Et si la future réforme des retraites s'inspirait directement des caisses des professions libérales de santé ? C'est en tout cas le vœu de trois caisses de retraite représentant les médecins (Carmf), les pharmaciens (Cavp) et les chirurgiens-dentistes et sages-femmes (CARCDSF) dont les élus s'associent aujourd'hui pour « partager l'expérience réussie de leur modèle de gestion autonome depuis près de 70 ans » et formuler des propositions.
Le message de ces trois caisses (qui espèrent s'adjoindre d'autres professions libérales) est clair : à l'heure où la réforme des retraites s'invite dans la campagne présidentielle — le candidat Emmanuel Macron ayant annoncé sa volonté de repousser l'âge de départ légal à 65 ans — mieux vaudrait tenir compte de ce qui a déjà fait ses preuves. « On représente des systèmes de retraite qui fonctionnent, qui ont prouvé leur capacité de résilience dans la crise et leur robustesse », plaide Philippe Berthelot, président de la Caisse d'assurance-vieillesse des pharmaciens (Cavp).
Contraintes spécifiques
Trois orientations structurent les propositions des caisses des libéraux de santé. La première concerne la garantie pour tous les Français d'une retraite de base « équitable et solidaire ». Pour ce premier étage (géré par les diverses sections professionnelles pour le compte de la CNAVPL), il s'agit d'assurer qu'à revenu égal, un euro cotisé procure les mêmes droits, les revenus modestes bénéficiant de droits majorés.

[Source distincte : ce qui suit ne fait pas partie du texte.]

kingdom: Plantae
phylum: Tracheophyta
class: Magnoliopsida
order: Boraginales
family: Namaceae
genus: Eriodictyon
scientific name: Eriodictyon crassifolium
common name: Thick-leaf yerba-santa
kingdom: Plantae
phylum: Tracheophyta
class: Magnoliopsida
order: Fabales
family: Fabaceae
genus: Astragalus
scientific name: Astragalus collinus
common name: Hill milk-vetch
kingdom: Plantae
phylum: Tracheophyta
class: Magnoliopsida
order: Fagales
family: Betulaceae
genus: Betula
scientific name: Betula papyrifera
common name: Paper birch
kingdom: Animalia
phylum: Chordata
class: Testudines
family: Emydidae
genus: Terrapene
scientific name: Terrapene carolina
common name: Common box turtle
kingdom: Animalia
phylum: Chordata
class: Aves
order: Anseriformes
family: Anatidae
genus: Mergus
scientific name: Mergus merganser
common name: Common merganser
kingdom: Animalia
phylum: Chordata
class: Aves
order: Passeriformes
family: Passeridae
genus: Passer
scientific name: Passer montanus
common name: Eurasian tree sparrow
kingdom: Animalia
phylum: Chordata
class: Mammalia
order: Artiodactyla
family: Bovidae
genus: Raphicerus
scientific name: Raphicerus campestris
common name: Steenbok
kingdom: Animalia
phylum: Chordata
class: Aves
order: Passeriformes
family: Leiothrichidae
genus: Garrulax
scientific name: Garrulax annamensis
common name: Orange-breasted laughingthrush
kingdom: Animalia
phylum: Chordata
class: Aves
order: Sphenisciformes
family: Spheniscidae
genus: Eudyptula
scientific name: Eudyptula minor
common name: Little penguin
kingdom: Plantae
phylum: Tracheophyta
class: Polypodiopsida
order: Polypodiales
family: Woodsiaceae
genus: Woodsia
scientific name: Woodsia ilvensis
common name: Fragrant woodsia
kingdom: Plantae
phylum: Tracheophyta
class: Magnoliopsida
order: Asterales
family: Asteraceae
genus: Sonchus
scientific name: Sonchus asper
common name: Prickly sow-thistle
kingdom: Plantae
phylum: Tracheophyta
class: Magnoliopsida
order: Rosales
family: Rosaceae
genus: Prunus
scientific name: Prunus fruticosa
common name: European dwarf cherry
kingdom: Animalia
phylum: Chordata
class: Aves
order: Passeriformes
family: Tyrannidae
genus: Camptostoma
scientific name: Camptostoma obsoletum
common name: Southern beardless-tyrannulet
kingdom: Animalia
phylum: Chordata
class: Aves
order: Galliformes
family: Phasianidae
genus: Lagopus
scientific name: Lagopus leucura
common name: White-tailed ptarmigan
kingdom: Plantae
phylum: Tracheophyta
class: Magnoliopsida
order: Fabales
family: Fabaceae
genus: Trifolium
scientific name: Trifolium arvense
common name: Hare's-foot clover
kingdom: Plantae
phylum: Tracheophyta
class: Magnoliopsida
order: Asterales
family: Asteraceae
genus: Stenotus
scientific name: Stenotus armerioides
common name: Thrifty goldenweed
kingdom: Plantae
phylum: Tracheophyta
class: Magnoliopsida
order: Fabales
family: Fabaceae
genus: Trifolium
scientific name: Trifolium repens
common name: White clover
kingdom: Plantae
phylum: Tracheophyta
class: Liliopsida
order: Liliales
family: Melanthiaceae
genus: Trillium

Les libéraux font valoir qu'ils ont un commun le même régime de base, géré en points, particulièrement solidaire (plus les revenus sont élevés et plus le rendement de la cotisation baisse). « Cela profite aux faibles revenus », souligne Éric Quievre, président de la CARCDSF.
Deuxième orientation : la nécessité de compléter cette retraite de base par des régimes complémentaires vraiment autonomes « adaptés aux situations et modes d'exercice ». En clair, plutôt qu'un vaste pot commun (le régime universel), les caisses des libéraux de santé veulent garder la main sur le pilotage des régimes complémentaires, selon les contraintes de chaque profession. Les libéraux expliquent que leurs élus ont été capables d'instaurer la répartition provisionnée permettant de mobiliser de coquettes réserves (constituées en période favorable) lorsque les cotisations ne permettent plus de payer les pensions, mais aussi d'apporter des aides directes à leurs affiliés. « Et contrairement aux régimes spéciaux, nos caisses autonomes n'ont jamais sollicité d'argent public pour équilibrer leurs comptes », s'enorgueillit le Dr Thierry Lardenois, président de la Carmf, qui gère à la fois le régime complémentaire vieillesse des médecins libéraux et celui des prestations complémentaires de vieillesse (dit ASV) pour les praticiens conventionnés. C'est aussi cette autonomie qui a permis aux pharmaciens de créer un régime de capitalisation collective dès les années soixante…
Chez les médecins, le « temps choisi » à imiter ?
Enfin, à rebours des candidats qui proposent de reporter l'âge légal de départ à la retraite de plusieurs années, les trois présidents de caisse défendent au contraire la liberté de partir « à partir de 62 ans » quelle que soit la durée de cotisation, mais en bonifiant les pensions grâce à des coefficients de majoration au-delà de ce seuil. De fait, alors que l'âge moyen de départ en retraite des médecins libéraux se situe à 65,7 ans, la CARMF a instauré il y a cinq ans un système de retraite « en temps choisi », permettant de récompenser ceux qui travaillent au-delà de 62 ans (majoration de 5 % par an jusqu'à 65 ans — l'âge sans décote — puis de 3 % jusqu'à 70 ans). Là encore, le Dr Lardenois invite le futur président réformateur des retraites à regarder ce qui se fait du côté des libéraux de santé. Des professions libérales qui ont constitué au fil du temps pas moins de 25 milliards d'euros de réserves.